“Eu sei que não estou sob investigação”, garantia Donald Trump, numa entrevista à NBC News, há cerca de um mês, na fase mais crítica do furacão provocado pela demissão do então diretor do FBI, James Comey. Em causa estava a investigação às alegadas relações entre membros da administração norte-americana e figuras de destaque do Kremlin e na origem das certezas do presidente dos EUA, estaria o testemunho do próprio Comey, quando diretamente questionado sobre o envolvimento do chefe de Estado no inquérito, em janeiro deste ano.

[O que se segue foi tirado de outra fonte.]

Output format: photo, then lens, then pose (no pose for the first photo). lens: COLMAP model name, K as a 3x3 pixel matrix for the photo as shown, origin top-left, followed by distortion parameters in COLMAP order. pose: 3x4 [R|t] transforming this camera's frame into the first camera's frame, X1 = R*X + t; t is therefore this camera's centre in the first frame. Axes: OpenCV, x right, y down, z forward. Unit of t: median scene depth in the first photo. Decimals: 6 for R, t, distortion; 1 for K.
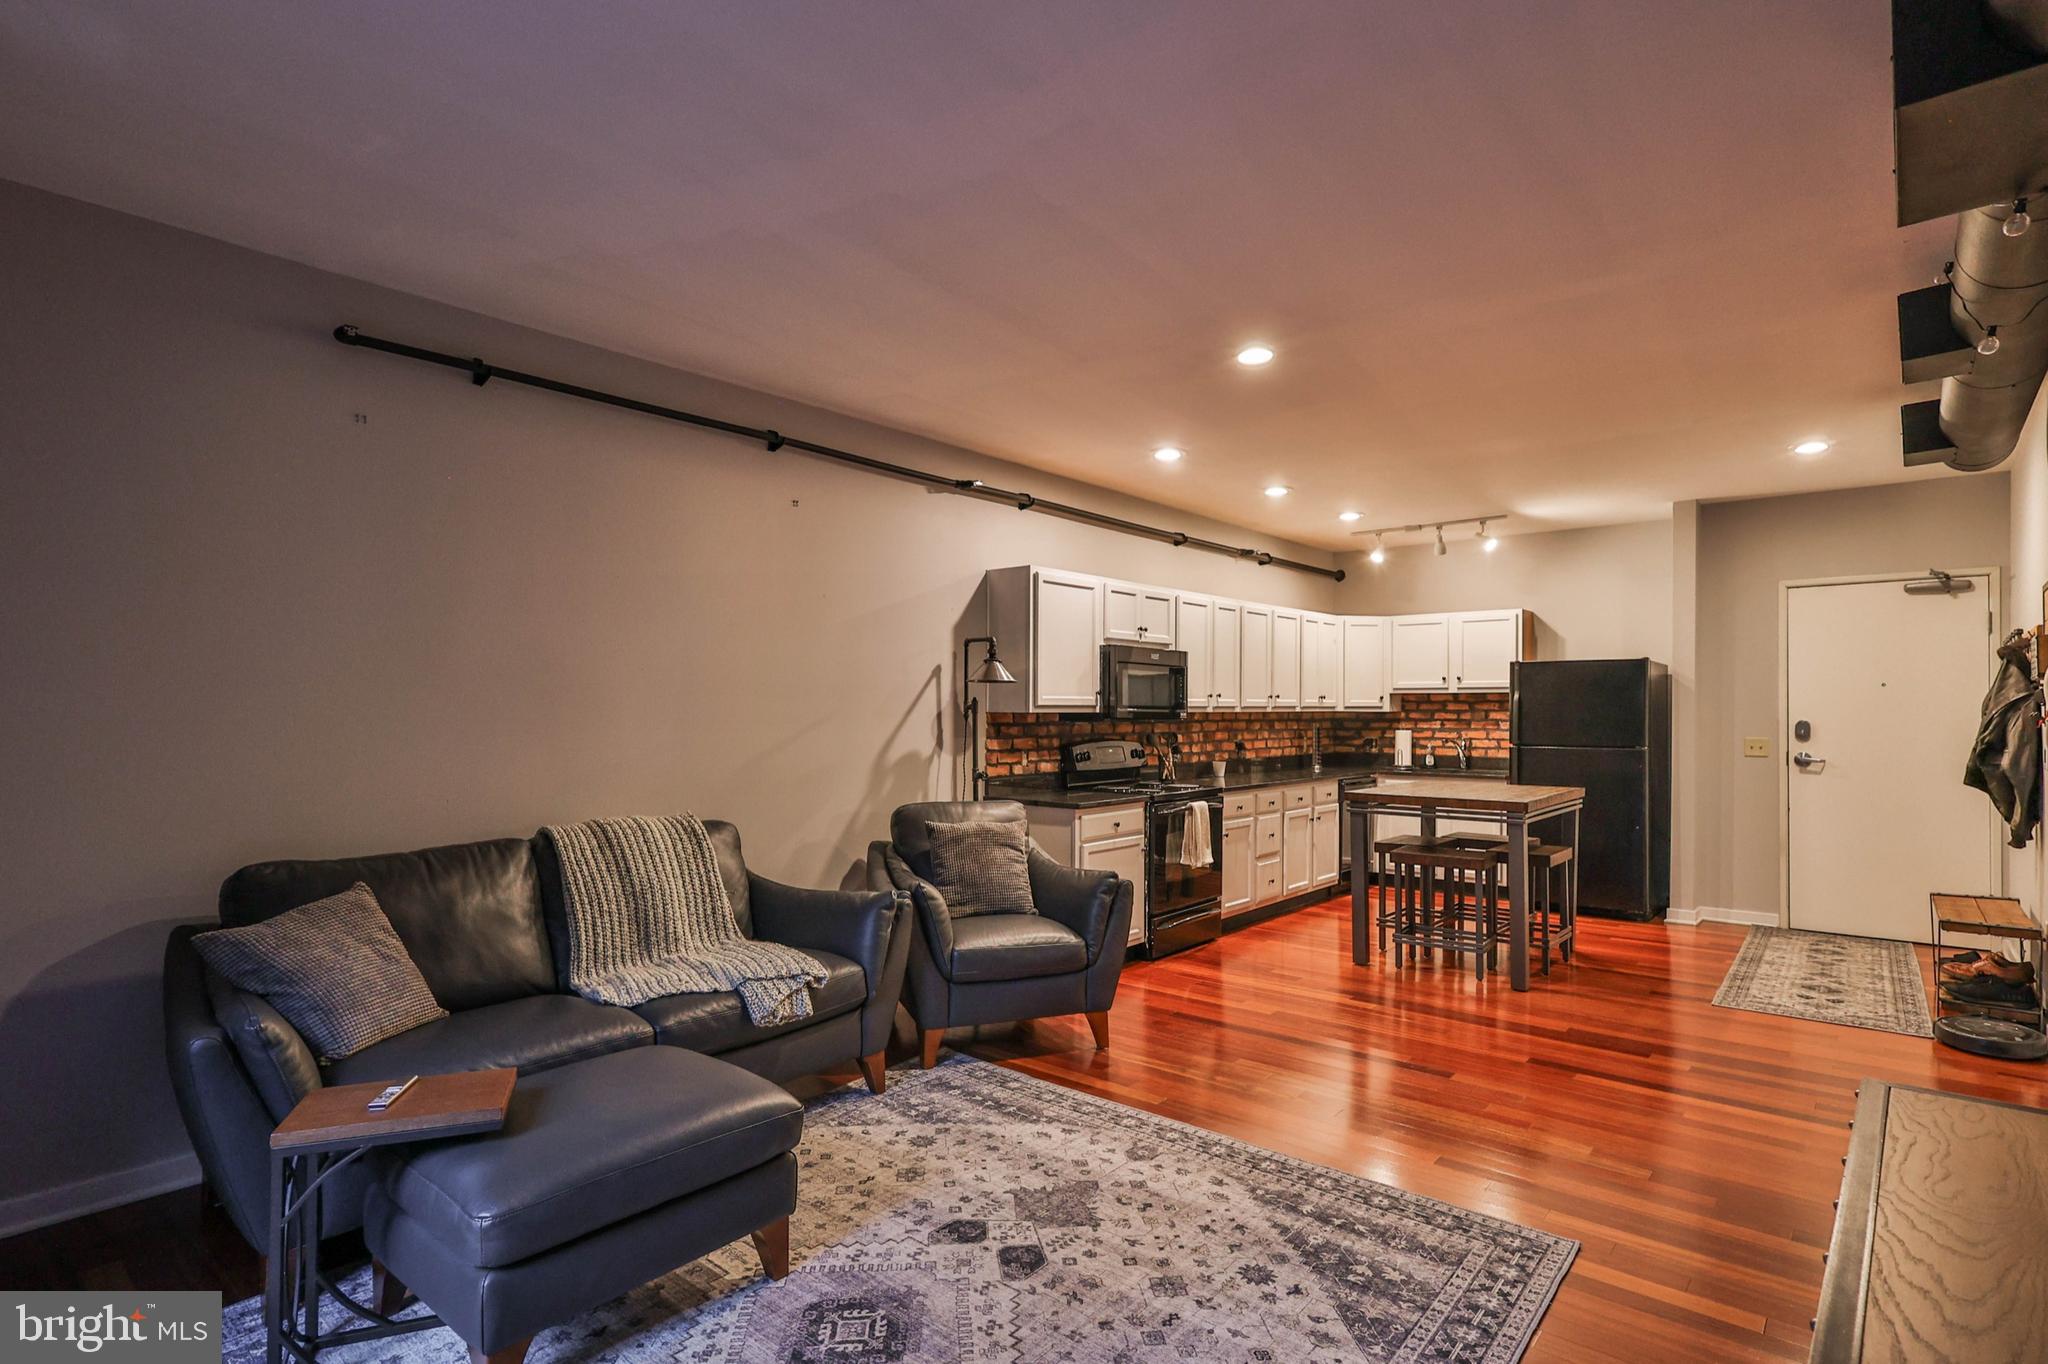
lens RADIAL K [[955.4, 0, 1146.0], [0, 955.4, 699.4], [0, 0, 1]] dist [0.002219, 0.000381]
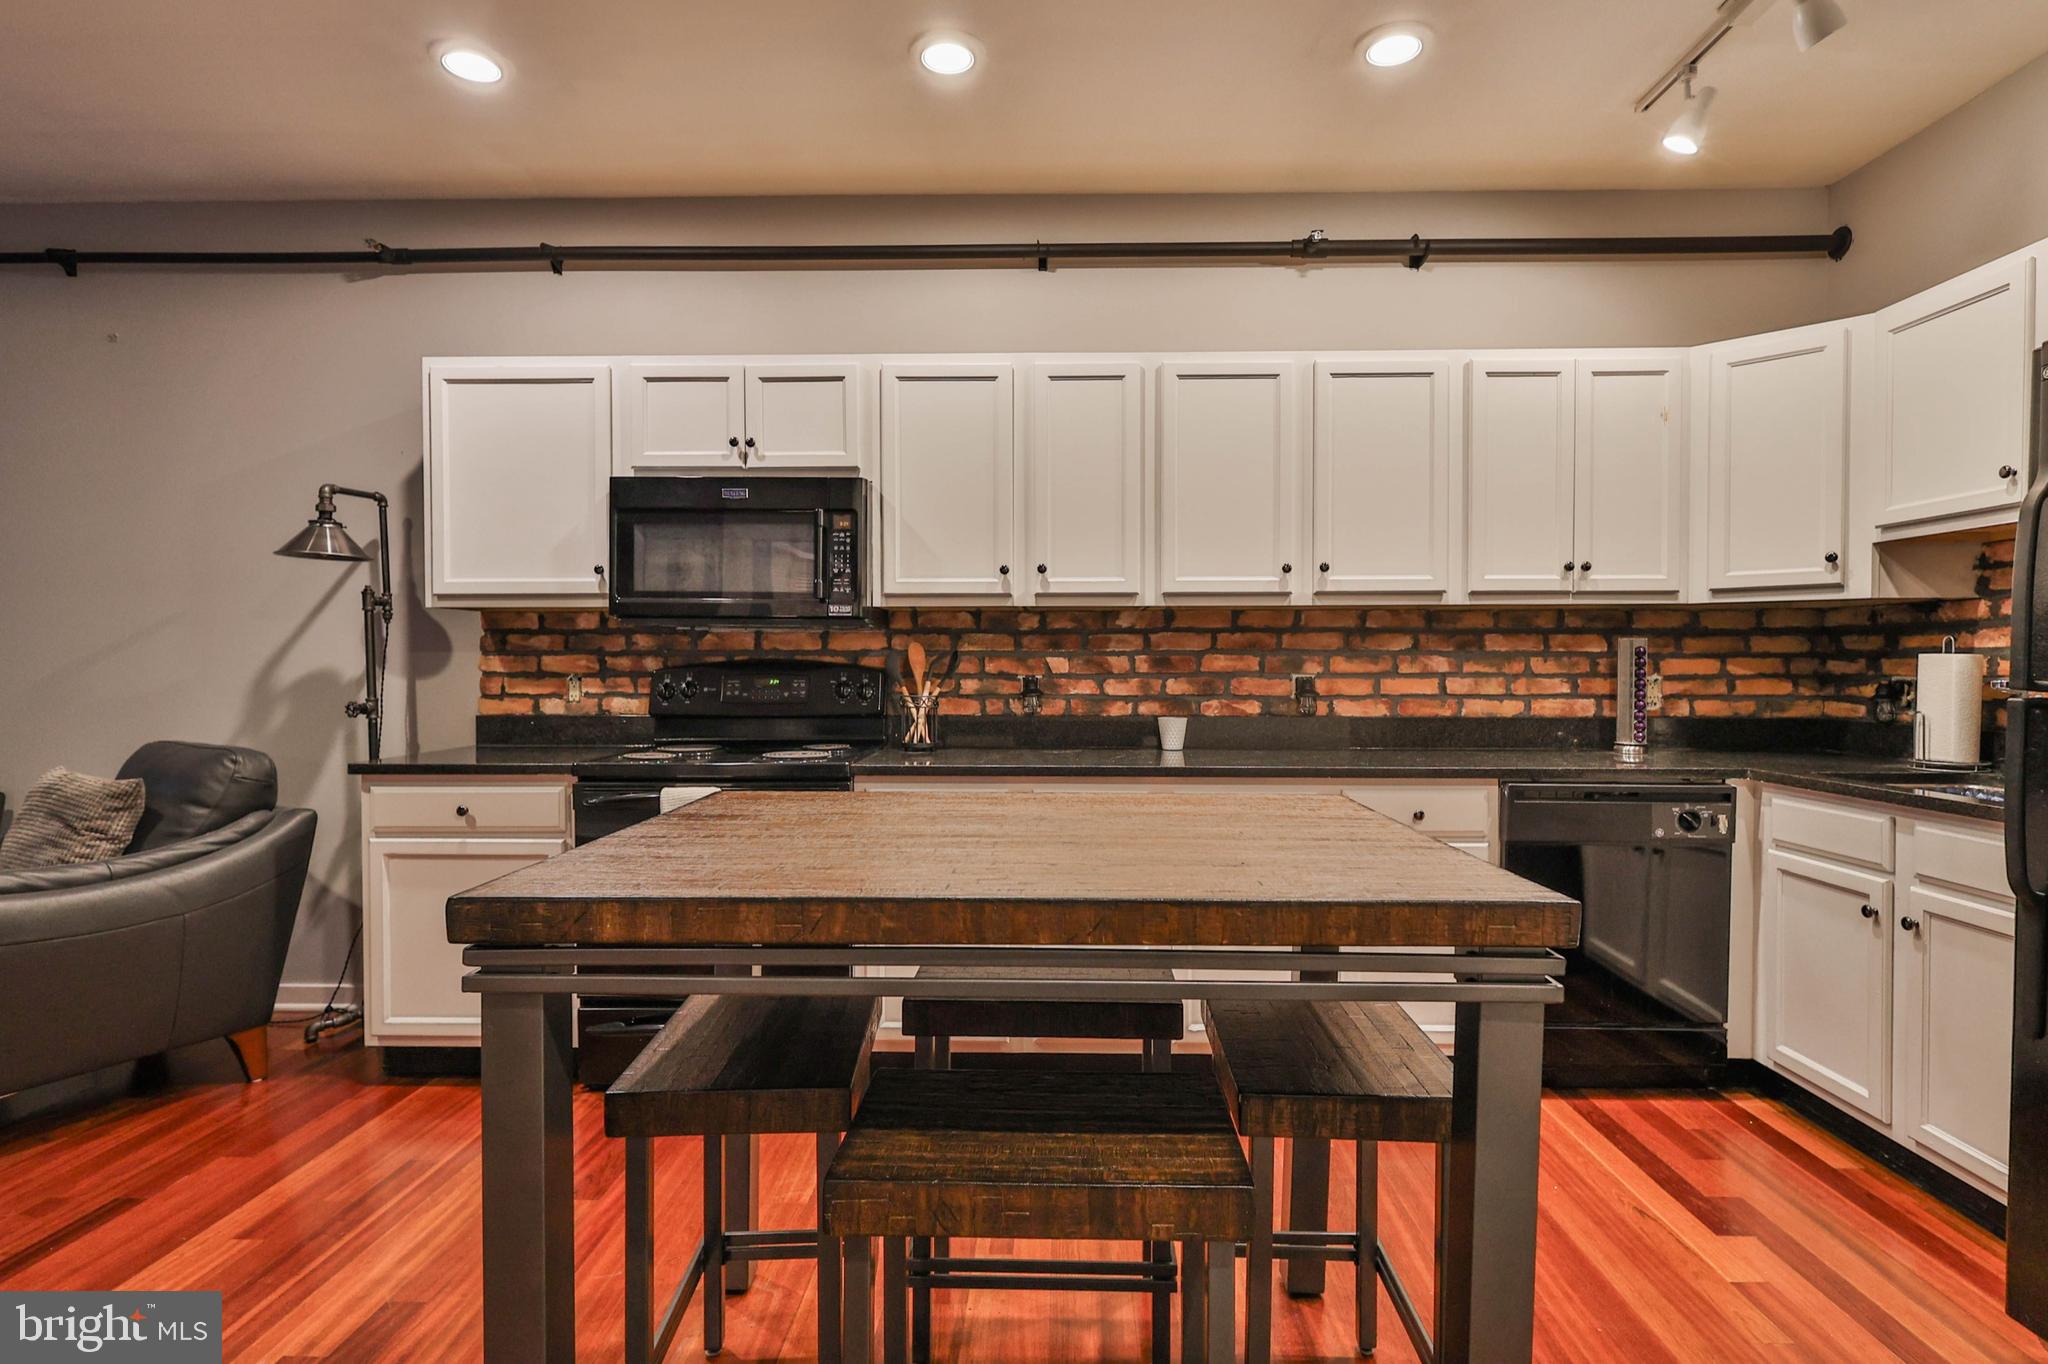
lens RADIAL K [[1072.2, 0, 1071.9], [0, 1072.2, 680.0], [0, 0, 1]] dist [-0.000534, 0.000291]
pose [[0.596673, 0.008258, -0.802442, 0.505562], [0.013293, 0.999708, 0.020172, 0.039397], [0.802375, -0.022703, 0.596389, 0.713571]]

Ora, de acordo com o “Washington Post”, em primeira mão, e com o “Wall Street Journal” e o “New York Times”, mais tarde, no preciso momento em que Trump revelava ao jornalista Lester Holt as suas convicções, é muito provável que a referida investigação já estivesse a reorientar-se para a sua própria pessoa. Escrevem aqueles aqueles jornais norte-americanos que Robert S. Mueller III – o procurador especial que lidera as investigações à suposta ingerência russa – decidiu abrir um inquérito ao presidente dos EUA, pouco depois do despedimento de Comey, que pretende esclarecer se Trump incorreu num crime de obstrução à justiça.
Fontes próximas do processo terão confidenciado aos media americanos que Mueller liderou, durante esta semana, uma série de inquéritos a três funcionários de topo dos serviços de Inteligência do país – Mike Rogers, atual diretor da Agência de Segurança Nacional, Richard Ledgett ex-vice-diretor da mesma agência e Dan Coats, diretor da Comunidade de Inteligência Nacional – de forma a perceber se Trump pressionou ou não Comey a largar as investigações sobre os russos.
“As entrevistas sugerem que Mueller entende a possível obstrução à justiça como algo maior que uma disputa pessoal entre o presidente e o diretor do FBI despedido”, conta ao “Washington Post” um funcionário público envolvido nos inquéritos.
A confirmar-se a abertura da investigação ao presidente dos Estados Unidos, inaugura-se uma nova e inédita fase num processo que a Casa Branca ainda não conseguiu chutar para canto e que teima em minar a credibilidade da administração republicana, numa altura em que a presidência Trump está prestes a cumprir 150 dias.
De acordo com uma sondagem realizada pela Associated Press, 60% dos participantes acredita que o presidente “tentou impedir ou obstruir a investigação” e 68% mostra-se “preocupado” com uma situação de eventuais ligações entre o presidente, ou alguém próximo, e entidades ligadas à liderança de Vladimir Putin. Desses 48% estão ou “muito preocupados” ou “extremamente preocupados”.
O chefe de Estado norte-americano já reagiu à polémica e através de duas mensagens publicadas esta quinta-feira de manhã, no Twitter, catalogou os rumores como “uma história falsa (‘phony’)”, dizendo que está a ser vítima de uma “caça às bruxas”. “Eles inventaram um conspiração falsa com história dos russos, encontraram zero provas, e agora avançam para a obstrução à justiça, nesta história falsa. Bom”, escreveu Donald Trump naquela rede social, para depois se defender: “Estão a testemunhar a maior CAÇA ÀS BRUXAS da História política americana – liderada por pessoas muito más e conflituosas!”
O “Washington Post” noticia, porém, que investigar um presidente em funções, por matérias relacionadas com a justiça, é uma tarefa intrincada. Isto porque as orientações do Departamento de Justiça dos EUA vão no sentido de “passar a bola” ao Congresso, uma situação que torna uma questão criminal, numa questão de natureza política. Nas mãos dos congressistas e senadores ficaria a decisão de abrir, ou não, um processo de destituição do presidente, uma eventualidade que reduz, naturalmente, a avaliação exclusivamente legal da conduta do presidente.